Aside from his skills in bajiquan and piquazhang, Li was a renowned spearman. He trained and taught the liu he da qiang (Six Harmony Lance). The lance, which was 14 feet long, was his weapon of choice in combat. Li was given the nickname "God of Spear" for his spear fighting prowess. Unfortunately, Li had many jealous enemies and was later killed by poison.

There were many accomplished martial artists who sought out Li's instructions. Among Li Su-Wen's students, there are three who taught bajiquan to the bodyguards of China's most influential leaders.
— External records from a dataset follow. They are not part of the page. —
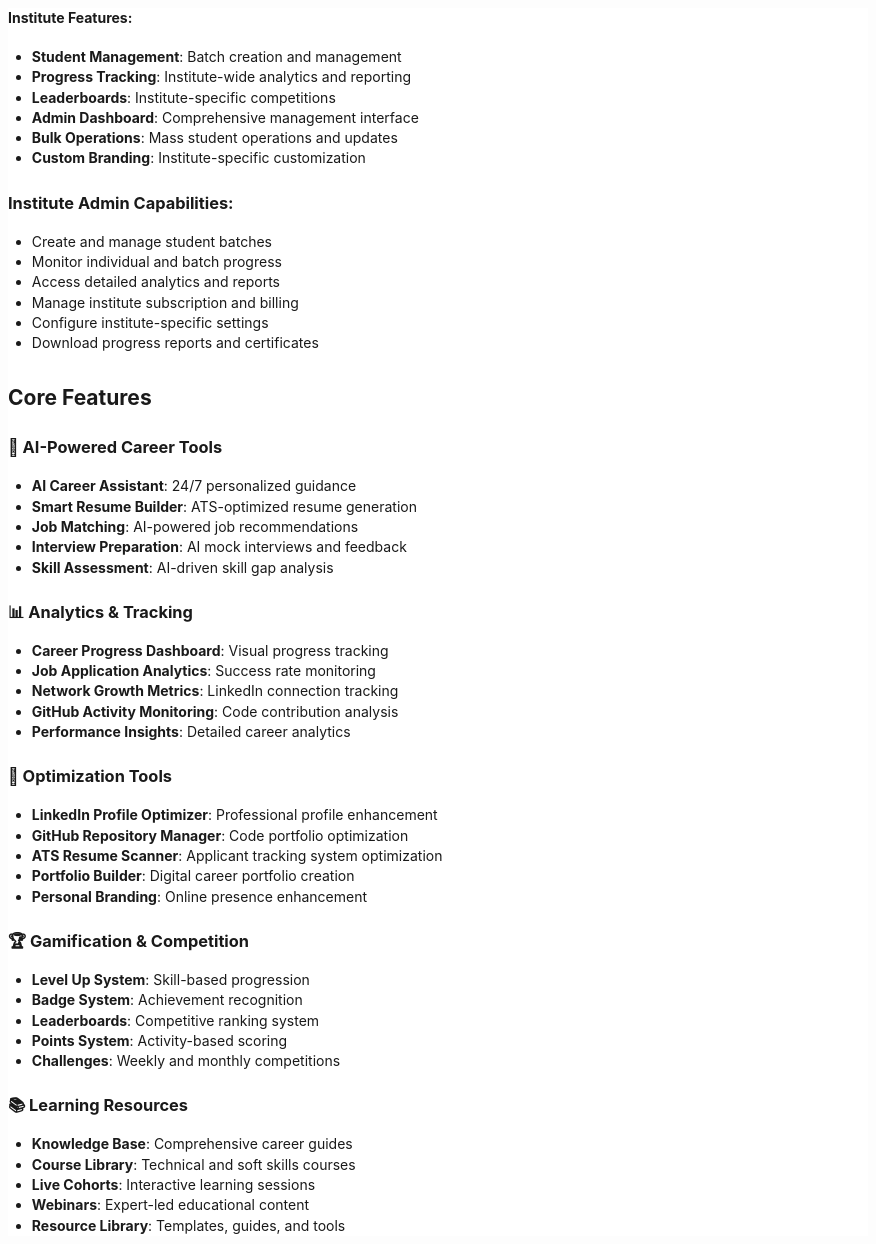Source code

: #### Institute Features:
- **Student Management**: Batch creation and management
- **Progress Tracking**: Institute-wide analytics and reporting
- **Leaderboards**: Institute-specific competitions
- **Admin Dashboard**: Comprehensive management interface
- **Bulk Operations**: Mass student operations and updates
- **Custom Branding**: Institute-specific customization

### Institute Admin Capabilities:
- Create and manage student batches
- Monitor individual and batch progress
- Access detailed analytics and reports
- Manage institute subscription and billing
- Configure institute-specific settings
- Download progress reports and certificates

## Core Features

### 🤖 AI-Powered Career Tools
- **AI Career Assistant**: 24/7 personalized guidance
- **Smart Resume Builder**: ATS-optimized resume generation
- **Job Matching**: AI-powered job recommendations
- **Interview Preparation**: AI mock interviews and feedback
- **Skill Assessment**: AI-driven skill gap analysis

### 📊 Analytics & Tracking
- **Career Progress Dashboard**: Visual progress tracking
- **Job Application Analytics**: Success rate monitoring
- **Network Growth Metrics**: LinkedIn connection tracking
- **GitHub Activity Monitoring**: Code contribution analysis
- **Performance Insights**: Detailed career analytics

### 🎯 Optimization Tools
- **LinkedIn Profile Optimizer**: Professional profile enhancement
- **GitHub Repository Manager**: Code portfolio optimization
- **ATS Resume Scanner**: Applicant tracking system optimization
- **Portfolio Builder**: Digital career portfolio creation
- **Personal Branding**: Online presence enhancement

### 🏆 Gamification & Competition
- **Level Up System**: Skill-based progression
- **Badge System**: Achievement recognition
- **Leaderboards**: Competitive ranking system
- **Points System**: Activity-based scoring
- **Challenges**: Weekly and monthly competitions

### 📚 Learning Resources
- **Knowledge Base**: Comprehensive career guides
- **Course Library**: Technical and soft skills courses
- **Live Cohorts**: Interactive learning sessions
- **Webinars**: Expert-led educational content
- **Resource Library**: Templates, guides, and tools
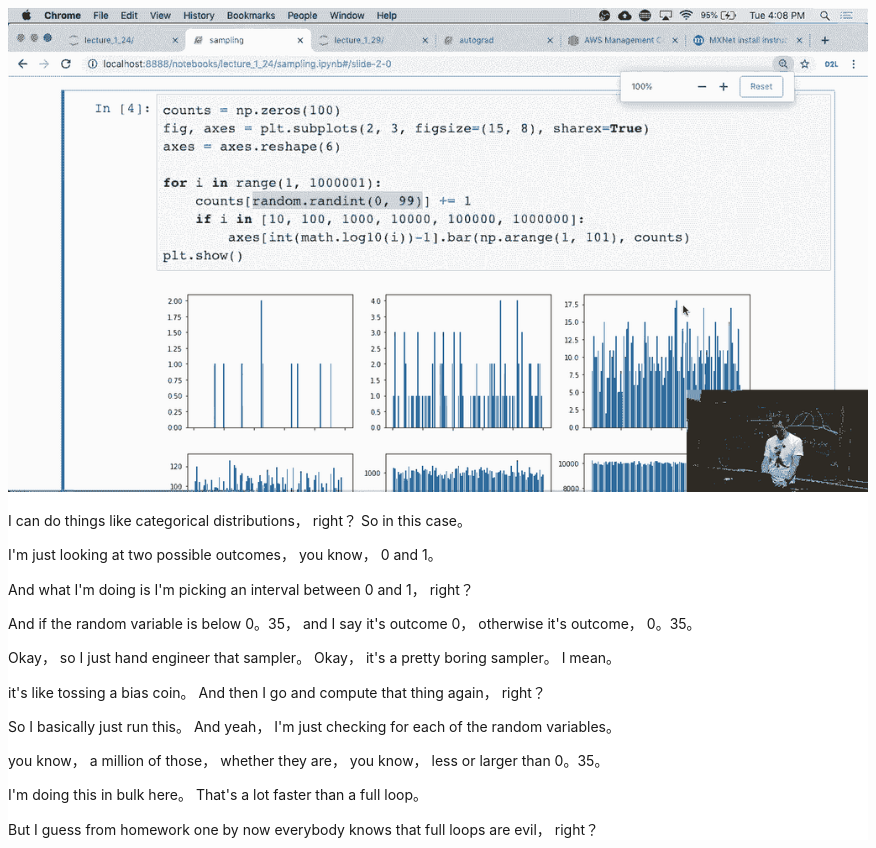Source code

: ![](img/cf7ea86debba378b529f9c017657a999_8.png)

 I can do things like categorical distributions， right？ So in this case。

 I'm just looking at two possible outcomes， you know， 0 and 1。

 And what I'm doing is I'm picking an interval between 0 and 1， right？

 And if the random variable is below 0。35， and I say it's outcome 0， otherwise it's outcome， 0。35。

 Okay， so I just hand engineer that sampler。 Okay， it's a pretty boring sampler。 I mean。

 it's like tossing a bias coin。 And then I go and compute that thing again， right？

 So I basically just run this。 And yeah， I'm just checking for each of the random variables。

 you know， a million of those， whether they are， you know， less or larger than 0。35。

 I'm doing this in bulk here。 That's a lot faster than a full loop。

 But I guess from homework one by now everybody knows that full loops are evil， right？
The first was Huo Dian Ge (1186-1942), who was Emperor Pu Yi's bodyguard. Huo also taught bajiquan to the emperor himself along with his personal guards. The second was Li Chen Wu, who taught the secret police of Mao Ze Dong. The final and last closed-door disciple of Li Su-Wen was Liu Yun-Qiao (1909-1992). Liu Yun-Qiao was responsible for instructing the presidential guards of Chang Kai Shek.